Reid, Wertheimer said, is “engaged in a scandalous effort to throw Democrat Scott Thomas off the Federal Election Commission, the only Commissioner who has consistently supported the proper implementation and enforcement of the nation’s campaign finance laws.”

Feingold said Tuesday that he planned to talk to Reid about keeping Thomas on the commission, possibly instead of Walther.

Regarding Walther, Wertheimer said his “basic qualification for the job appears to be that he served as an attorney for Reid.”

A spokesman for Reid said it’s the Minority Leader’s “responsibility to choose a nominee for these two seats. He is engaging in an extensive vetting process,” adding that Walther and Lenhard both “have impeccable legal credentials.”

Wertheimer also accused the Nevada Senator of going back on his support for the 2002 law and those that it preceded it. Reid voted for BCRA.

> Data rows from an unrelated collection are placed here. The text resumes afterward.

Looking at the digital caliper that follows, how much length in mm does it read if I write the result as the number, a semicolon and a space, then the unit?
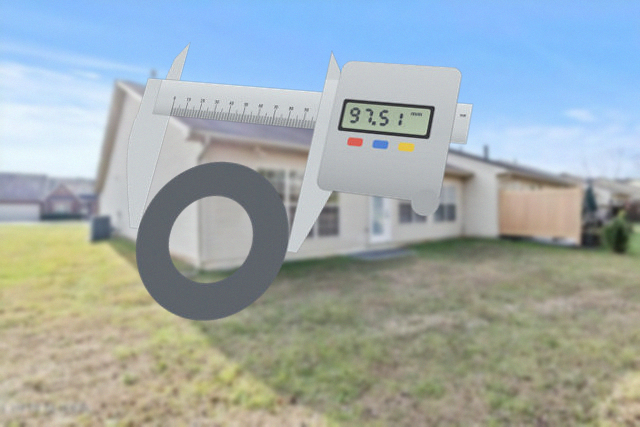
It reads 97.51; mm
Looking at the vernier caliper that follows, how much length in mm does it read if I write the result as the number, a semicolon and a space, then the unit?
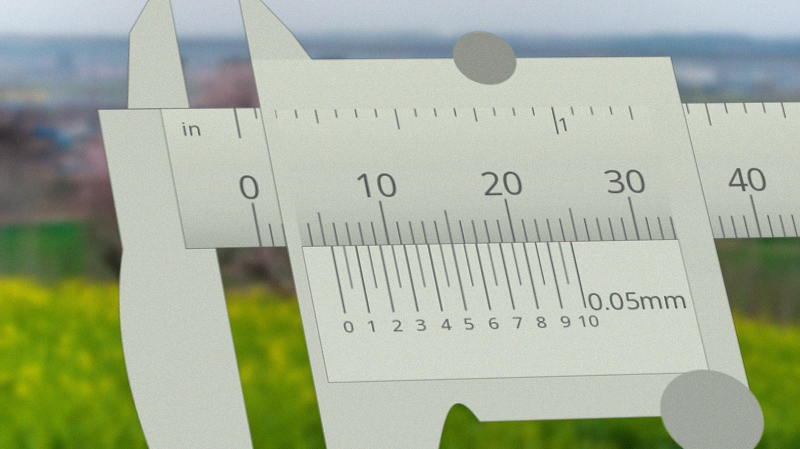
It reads 5.5; mm
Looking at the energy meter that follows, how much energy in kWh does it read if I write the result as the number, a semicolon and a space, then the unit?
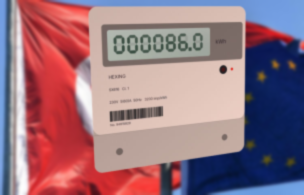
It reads 86.0; kWh
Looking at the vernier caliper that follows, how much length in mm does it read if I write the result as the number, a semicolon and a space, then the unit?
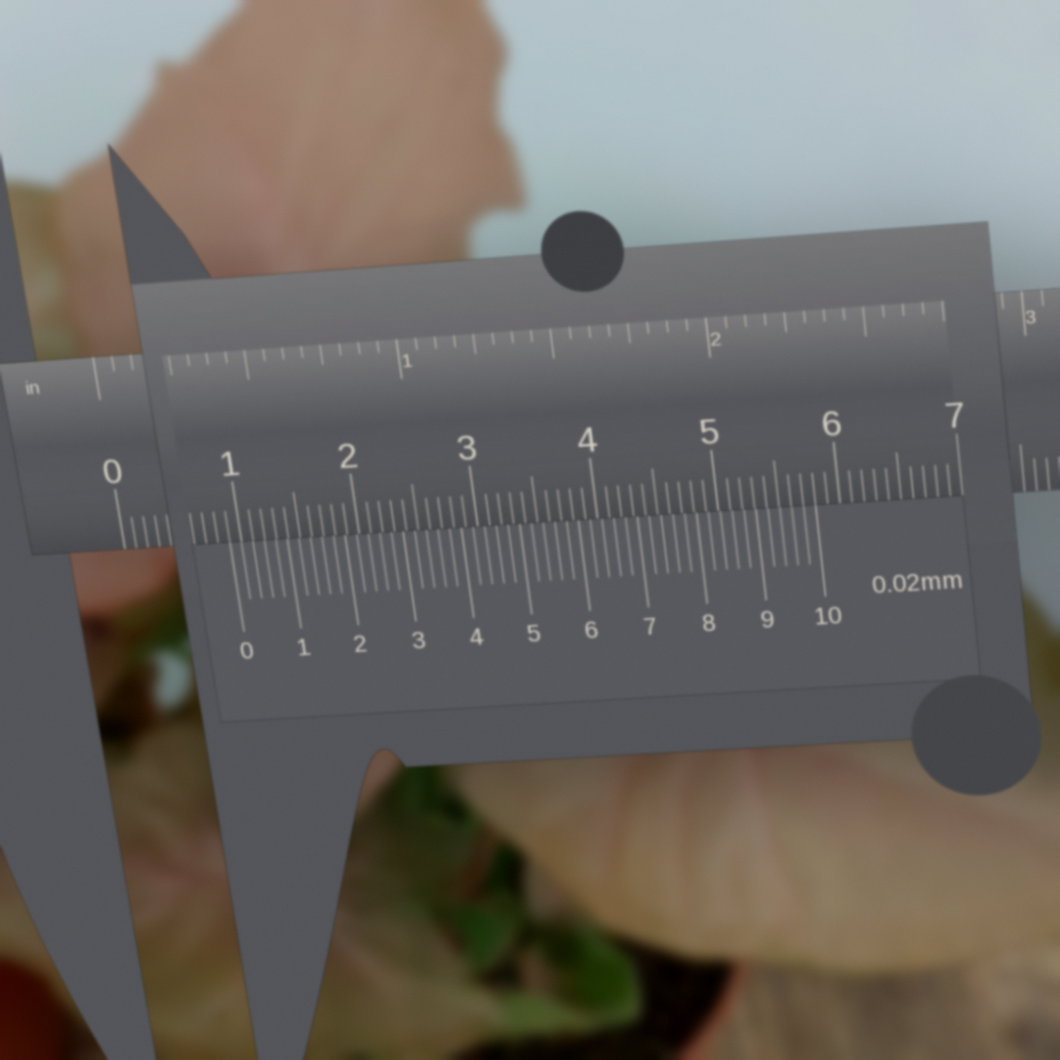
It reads 9.0; mm
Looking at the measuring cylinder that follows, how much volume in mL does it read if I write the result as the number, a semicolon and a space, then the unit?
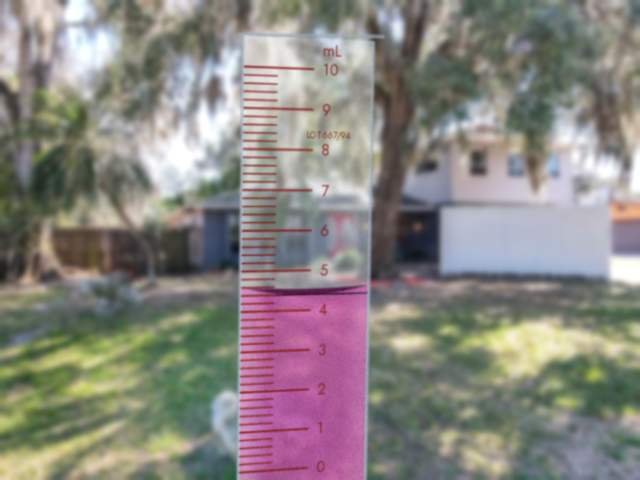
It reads 4.4; mL
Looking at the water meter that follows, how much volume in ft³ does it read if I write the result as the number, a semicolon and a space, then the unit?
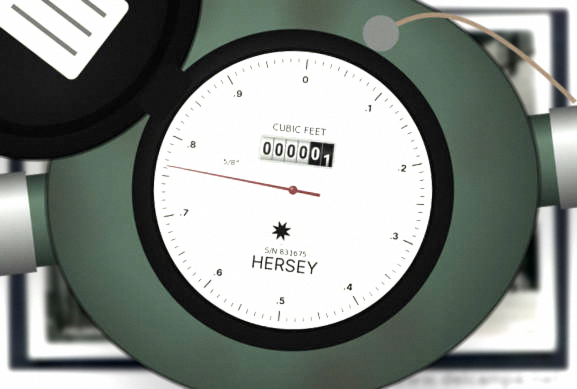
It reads 0.76; ft³
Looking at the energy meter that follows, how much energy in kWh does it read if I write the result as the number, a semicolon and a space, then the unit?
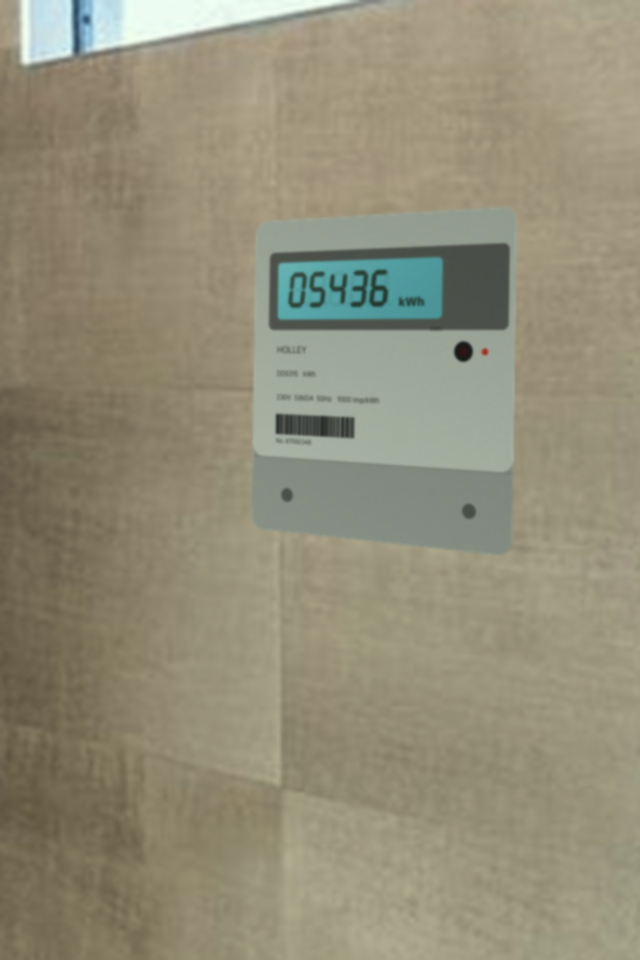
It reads 5436; kWh
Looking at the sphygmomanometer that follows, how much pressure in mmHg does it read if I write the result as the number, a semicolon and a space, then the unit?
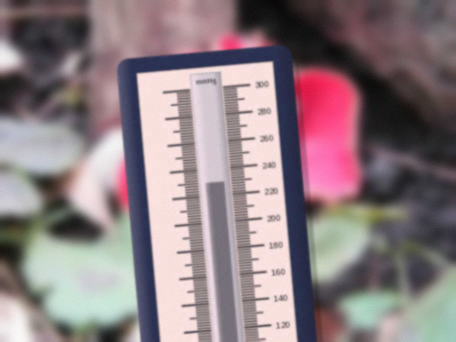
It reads 230; mmHg
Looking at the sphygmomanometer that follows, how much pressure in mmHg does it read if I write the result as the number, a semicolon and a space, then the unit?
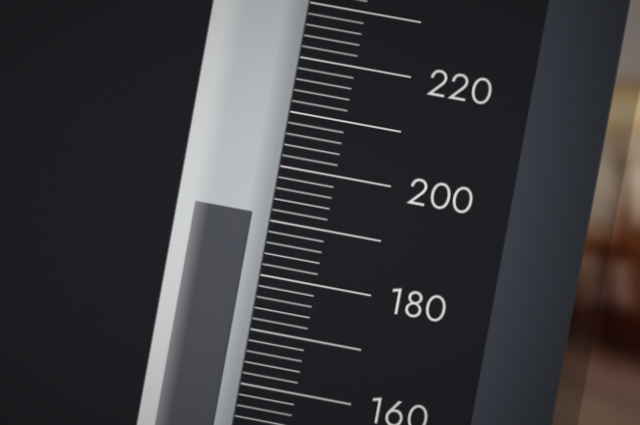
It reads 191; mmHg
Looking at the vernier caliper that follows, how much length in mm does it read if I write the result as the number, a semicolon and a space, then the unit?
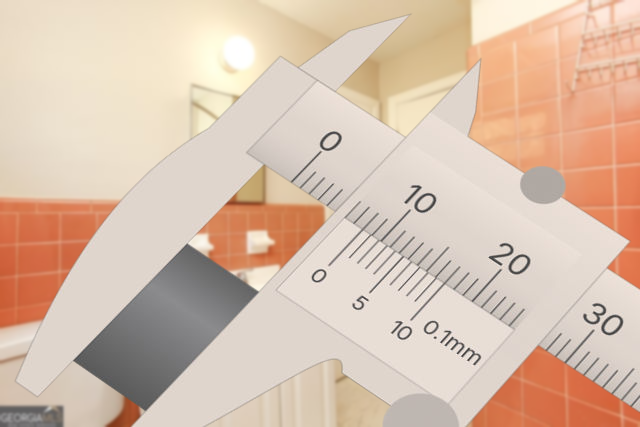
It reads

“These four Commissioners are being chosen by Democratic and Republican Congressional leaders with the clear mandate to protect the interests of the leaders and their Congressional colleagues,” Wertheimer said. “If President Bush proceeds with these four appointments to the FEC, he will make the FEC a complete captive of the Congressional incumbents the agency is supposed to regulate, and the President will give the back of his hand to the interests of the American people in honest elections and government decision.”

To that, GOP election lawyer Cleta Mitchell responded: “The campaign reform industry opposes anyone who doesn’t kowtow to them.

“They expect the FEC to immediately do whatever they say, interpret the law however they want it interpreted and if there is any disagreement or alternative view or approach, they run to the media and scream, ‘corrupt, corrupt, corrupt.’” Mitchell, who works for Foley and Lardner LLP, serves as outside counsel to the National Republican Senatorial Committee.

In an effort to gain the president’s ear on the subject, the sponsors of BCRA — including McCain and Feingold as well as Reps. Christopher Shays (R-Conn.) and Marty Meehan (D-Mass.) — sent Bush a letter last week asking him to “nominate commissioners who are serious about their duty to enforce campaign finance laws and who will properly implement BCRA, whatever their personal views on the law.”

The four reminded Bush of his own campaign’s failed petition in 2004 to get the FEC to regulate 527 groups, pointing out the “extraordinary opportunity” now available to him to reinforce the law Congress passed in 2002 and he signed.